In Obsidian, I use a few key plugins:
Daily notes / calendar
Tag pane / backlinks
Graph view
Templates for standard note structures
Sync plugin (or external sync)
The strength is in how notes relate—not just storing them.
Why Analog Notes Still Matter (and My Setup)
Despite all the advantages of digital, analog (pen + paper) has irreplaceable benefits:
Speed & immediacy—when an idea flashes, I can scribble it down without unlocking device, formatting, etc.
Freedom & creativity—drawing, freehand diagrams, and mind maps flow more naturally on paper.

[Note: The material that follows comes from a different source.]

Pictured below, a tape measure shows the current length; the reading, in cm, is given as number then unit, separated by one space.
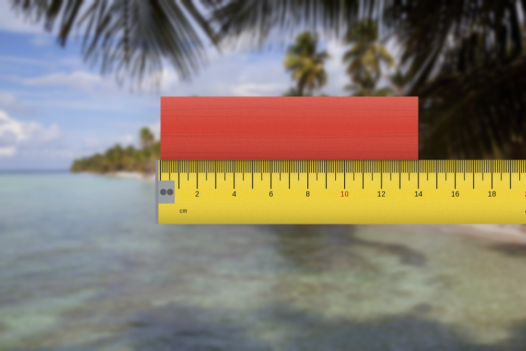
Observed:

Better retention—research suggests handwriting engages parts of the brain more deeply, aiding memory.
No distractions—no notifications, no temptation to open tabs.

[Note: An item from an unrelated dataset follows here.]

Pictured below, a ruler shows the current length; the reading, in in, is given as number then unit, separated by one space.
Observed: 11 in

Physicality helps thinking—flipping pages, the tactile feel, and the visible stack remind you of what’s pending.
My analog setup:
A pocket-sized notebook (folio/dot grid)
A reliable pen (gel, roller, whatever feels smooth)
A main journal or “thinking notebook”—larger size (A5) where I free journal, brainstorm, sketch, do raw thinking
Sometimes index cards for discrete ideas or slips
How I use analog vs. digital:
Quick capture, brain-dumps, thinking-out-loud → analog
Later, I decide what to rewrite/process into digital (if needed)

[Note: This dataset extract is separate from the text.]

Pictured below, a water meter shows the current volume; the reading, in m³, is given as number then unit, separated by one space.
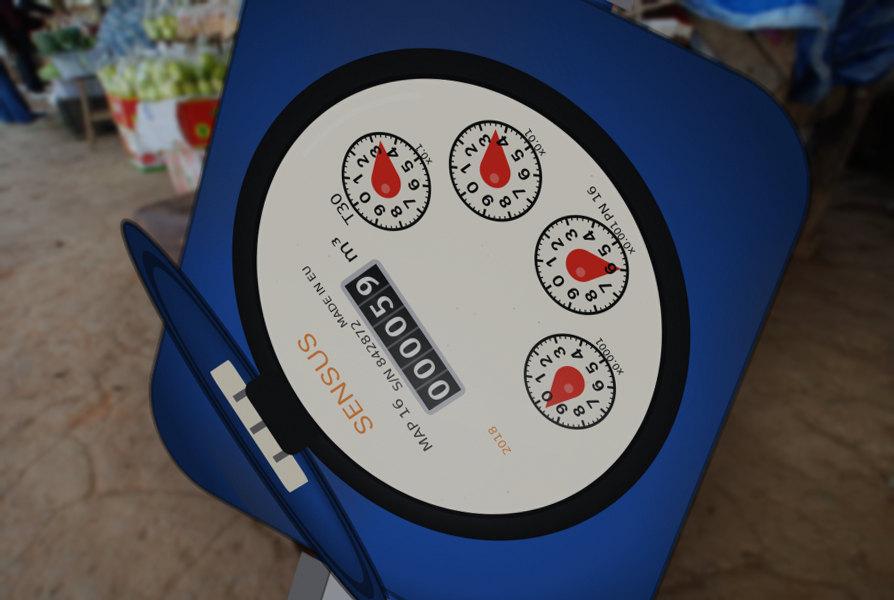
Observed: 59.3359 m³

If analog notes become important (ideas, quotes), I key them into digital, link them, and archive analog pages.
Thus analog is my frontline capture tool, and digital is my structured archive.
Why I Always Carry a Pocket Notebook
I never leave home without a pocket notebook, for these reasons:
Unplanned ideas happen—the best idea often strikes on the move.
Low-friction capture—no boot-up, no app loading, just pen-to-paper.
Backup when devices fail—battery dies, internet is gone—analog always works.
Anchoring habit—carrying the notebook reminds me to capture.
Physical context helps memory—when you flip through a small pocket notebook, tactile cues help you recall what was there.
Over time, that pocket notebook becomes a precious log of micro-moments, prompts, sketches, and “first drafts” of ideas.
Closing Thoughts & Tips
The best system is the one you stick with—don’t agonize over perfection.
Keep a clear boundary between what goes to analog and what goes to digital.
Use a review habit (daily/weekly) to move, trim, link, or discard.
Let your system evolve—revisit it every few months.
Be kind to yourself: you’ll sometimes skip processing, or your analog pages may pile up. The structure is there to help, not constrain.
With this two-part second brain system, I strike a balance: the agility and immediacy of analog, plus the structure, searchability, and longevity of digital. Over time, I’ve come to trust the system itself so that I don’t worry about forgetting—I just capture and trust I’ll find it when I need it.